Simply being aware of the umami naturally present in braised lamb compelled him to amp it up by adding kombu, rehydrated dried mushrooms or MSG to the stock he cooks it in. Likewise, he sous vides glutamate-rich asparagus in the juice made from its stems, seasoned with salt, MSG and acid. “It tastes like asparagus like you've never had before—a clean, bold expression bolstered by its own umami.”
He talks about umami a lot with Galit’s cooks, with the goal of stripping away the misinformation and driving home that the same glutamate present in MSG is that found in whole foods like Parmesan and tomatoes.
“I always bring it up to people so they can pinpoint that we’ve focused on umami by using MSG or in another way so they get accustomed to it,” he says. “But it’s one of those things where you have to really spend a lot of time being exposed to it. So much of Western cooking and culture does not revolve around the idea of umami. We’re very not trained to consider it when we’re eating it and cooking. I think it’s going to be a long process.”
Tien uses MSG to amplify flavor in sauces and broths at Moon Rabbit, though “we actually label it ‘make shit gucci’ and ‘make shit good,’” he quips. Moon Rabbit also deploys liquid koji—aka an umami explosion—in a lot of marinades. He uses both umami boosters while training front and back of house staff.

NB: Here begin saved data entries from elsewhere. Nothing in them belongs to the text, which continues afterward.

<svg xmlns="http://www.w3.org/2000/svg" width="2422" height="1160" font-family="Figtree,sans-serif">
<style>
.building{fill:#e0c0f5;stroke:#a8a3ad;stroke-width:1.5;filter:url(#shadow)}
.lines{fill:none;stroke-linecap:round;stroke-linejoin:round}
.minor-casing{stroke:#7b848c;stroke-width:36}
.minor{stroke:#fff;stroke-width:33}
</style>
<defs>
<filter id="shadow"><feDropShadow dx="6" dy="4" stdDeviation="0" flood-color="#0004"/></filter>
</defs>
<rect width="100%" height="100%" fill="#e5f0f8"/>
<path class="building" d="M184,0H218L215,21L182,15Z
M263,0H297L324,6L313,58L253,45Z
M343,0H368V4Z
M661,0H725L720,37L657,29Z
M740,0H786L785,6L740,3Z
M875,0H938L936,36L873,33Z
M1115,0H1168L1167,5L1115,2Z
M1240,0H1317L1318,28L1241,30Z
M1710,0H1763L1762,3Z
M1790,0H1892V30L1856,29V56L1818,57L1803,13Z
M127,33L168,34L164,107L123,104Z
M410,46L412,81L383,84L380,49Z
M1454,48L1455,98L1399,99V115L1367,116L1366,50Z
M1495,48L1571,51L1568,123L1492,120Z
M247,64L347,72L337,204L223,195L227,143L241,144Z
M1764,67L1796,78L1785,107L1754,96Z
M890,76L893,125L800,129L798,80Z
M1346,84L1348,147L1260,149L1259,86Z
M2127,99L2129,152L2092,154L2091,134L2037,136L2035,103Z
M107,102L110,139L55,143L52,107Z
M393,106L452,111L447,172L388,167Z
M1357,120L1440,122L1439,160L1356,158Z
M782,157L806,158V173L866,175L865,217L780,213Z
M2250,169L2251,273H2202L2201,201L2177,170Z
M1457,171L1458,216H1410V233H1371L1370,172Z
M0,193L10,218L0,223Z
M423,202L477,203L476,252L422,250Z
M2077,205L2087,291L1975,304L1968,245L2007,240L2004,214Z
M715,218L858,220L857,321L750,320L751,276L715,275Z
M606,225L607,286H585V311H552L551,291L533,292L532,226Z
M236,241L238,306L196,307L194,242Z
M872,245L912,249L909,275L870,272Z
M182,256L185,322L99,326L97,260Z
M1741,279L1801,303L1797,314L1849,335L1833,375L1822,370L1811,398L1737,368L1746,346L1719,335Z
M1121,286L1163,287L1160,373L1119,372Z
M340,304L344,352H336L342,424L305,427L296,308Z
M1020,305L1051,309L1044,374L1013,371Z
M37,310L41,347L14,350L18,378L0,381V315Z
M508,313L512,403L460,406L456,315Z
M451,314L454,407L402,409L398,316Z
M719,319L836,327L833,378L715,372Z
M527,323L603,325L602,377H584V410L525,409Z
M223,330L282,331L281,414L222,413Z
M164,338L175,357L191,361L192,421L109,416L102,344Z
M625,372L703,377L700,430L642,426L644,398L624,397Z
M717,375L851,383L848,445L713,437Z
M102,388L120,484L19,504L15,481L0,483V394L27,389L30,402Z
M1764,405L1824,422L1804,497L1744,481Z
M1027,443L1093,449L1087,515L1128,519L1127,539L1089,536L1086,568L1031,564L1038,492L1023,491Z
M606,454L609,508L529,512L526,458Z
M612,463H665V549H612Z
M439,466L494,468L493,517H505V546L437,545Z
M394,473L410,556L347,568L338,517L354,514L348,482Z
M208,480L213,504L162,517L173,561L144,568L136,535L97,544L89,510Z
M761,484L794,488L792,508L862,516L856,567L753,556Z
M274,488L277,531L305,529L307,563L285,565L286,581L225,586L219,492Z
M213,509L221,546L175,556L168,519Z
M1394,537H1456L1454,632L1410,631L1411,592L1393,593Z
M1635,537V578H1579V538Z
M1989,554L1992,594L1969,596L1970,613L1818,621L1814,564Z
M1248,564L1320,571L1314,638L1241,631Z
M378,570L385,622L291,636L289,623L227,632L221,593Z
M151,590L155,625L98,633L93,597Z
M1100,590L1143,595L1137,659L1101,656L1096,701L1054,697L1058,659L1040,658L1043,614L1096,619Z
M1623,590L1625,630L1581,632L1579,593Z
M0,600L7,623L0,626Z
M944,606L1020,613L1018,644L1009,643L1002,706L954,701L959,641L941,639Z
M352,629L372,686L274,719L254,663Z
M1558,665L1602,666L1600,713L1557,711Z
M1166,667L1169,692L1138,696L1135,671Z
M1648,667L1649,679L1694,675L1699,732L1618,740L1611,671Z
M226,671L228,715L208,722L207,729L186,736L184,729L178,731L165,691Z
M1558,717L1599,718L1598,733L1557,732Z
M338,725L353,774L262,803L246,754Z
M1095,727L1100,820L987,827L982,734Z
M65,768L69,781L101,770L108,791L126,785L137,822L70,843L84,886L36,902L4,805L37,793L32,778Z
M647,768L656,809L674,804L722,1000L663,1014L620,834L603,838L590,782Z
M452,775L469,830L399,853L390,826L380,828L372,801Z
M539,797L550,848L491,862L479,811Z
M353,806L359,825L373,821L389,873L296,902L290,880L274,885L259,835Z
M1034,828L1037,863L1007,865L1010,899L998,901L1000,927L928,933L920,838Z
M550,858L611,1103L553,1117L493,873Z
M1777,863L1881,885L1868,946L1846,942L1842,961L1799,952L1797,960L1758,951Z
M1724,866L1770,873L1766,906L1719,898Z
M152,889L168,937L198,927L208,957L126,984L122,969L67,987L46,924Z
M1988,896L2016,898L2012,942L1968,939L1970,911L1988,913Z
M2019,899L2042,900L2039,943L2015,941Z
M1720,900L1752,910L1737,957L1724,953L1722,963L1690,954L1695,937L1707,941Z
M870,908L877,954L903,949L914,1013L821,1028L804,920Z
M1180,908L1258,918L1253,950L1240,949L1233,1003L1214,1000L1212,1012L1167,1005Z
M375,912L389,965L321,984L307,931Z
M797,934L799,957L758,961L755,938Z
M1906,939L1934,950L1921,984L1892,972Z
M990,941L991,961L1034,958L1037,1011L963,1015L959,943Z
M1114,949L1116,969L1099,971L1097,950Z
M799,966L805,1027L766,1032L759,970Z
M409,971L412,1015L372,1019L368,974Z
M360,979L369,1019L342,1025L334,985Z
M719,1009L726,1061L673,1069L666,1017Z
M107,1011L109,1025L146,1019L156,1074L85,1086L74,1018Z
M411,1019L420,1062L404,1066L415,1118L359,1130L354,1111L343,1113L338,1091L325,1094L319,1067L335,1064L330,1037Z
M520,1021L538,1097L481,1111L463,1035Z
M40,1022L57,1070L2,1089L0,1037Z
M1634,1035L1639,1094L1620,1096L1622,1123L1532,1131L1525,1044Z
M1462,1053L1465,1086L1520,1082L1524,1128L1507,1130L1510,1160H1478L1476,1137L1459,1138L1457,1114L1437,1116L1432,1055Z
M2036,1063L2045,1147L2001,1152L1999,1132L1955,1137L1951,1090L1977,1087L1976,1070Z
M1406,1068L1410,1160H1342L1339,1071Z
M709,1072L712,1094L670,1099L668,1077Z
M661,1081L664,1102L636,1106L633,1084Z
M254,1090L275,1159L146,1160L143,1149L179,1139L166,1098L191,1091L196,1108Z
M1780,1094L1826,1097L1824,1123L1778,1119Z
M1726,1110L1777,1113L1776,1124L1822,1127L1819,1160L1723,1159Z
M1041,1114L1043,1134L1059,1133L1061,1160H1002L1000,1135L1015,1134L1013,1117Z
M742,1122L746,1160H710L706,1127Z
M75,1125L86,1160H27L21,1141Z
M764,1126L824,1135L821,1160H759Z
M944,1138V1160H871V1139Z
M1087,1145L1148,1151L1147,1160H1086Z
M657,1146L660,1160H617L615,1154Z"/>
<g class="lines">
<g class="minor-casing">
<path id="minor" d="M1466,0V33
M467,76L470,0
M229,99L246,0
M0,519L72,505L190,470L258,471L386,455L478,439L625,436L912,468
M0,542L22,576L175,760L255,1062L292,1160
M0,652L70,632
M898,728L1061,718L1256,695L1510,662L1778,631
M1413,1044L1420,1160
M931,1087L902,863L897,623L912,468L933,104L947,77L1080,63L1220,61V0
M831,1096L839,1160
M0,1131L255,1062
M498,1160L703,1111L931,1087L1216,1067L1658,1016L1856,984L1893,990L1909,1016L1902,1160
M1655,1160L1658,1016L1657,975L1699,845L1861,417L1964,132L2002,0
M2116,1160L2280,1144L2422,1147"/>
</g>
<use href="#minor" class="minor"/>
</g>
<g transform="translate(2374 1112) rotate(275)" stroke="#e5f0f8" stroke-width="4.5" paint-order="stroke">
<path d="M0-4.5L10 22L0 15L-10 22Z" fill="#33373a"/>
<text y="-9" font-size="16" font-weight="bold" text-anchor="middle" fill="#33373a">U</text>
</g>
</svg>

“We’ll first make a dish without kogi and everyone on staff will try it and say, yeah this is pretty good. Then I’m like, OK watch this, and I add liquid kogi or MSG, and everyone’s just, like, wow.”
Tien watches as his employees connect the dots between what they’re experiencing in their mouths and what their brains tell them as they mull it over. What is that? Savoriness? Meatiness? Nostalgia?
Often words fail, as they’re wont to do with umami, and they find themselves back at that old, universal standby: “Mmmmm!”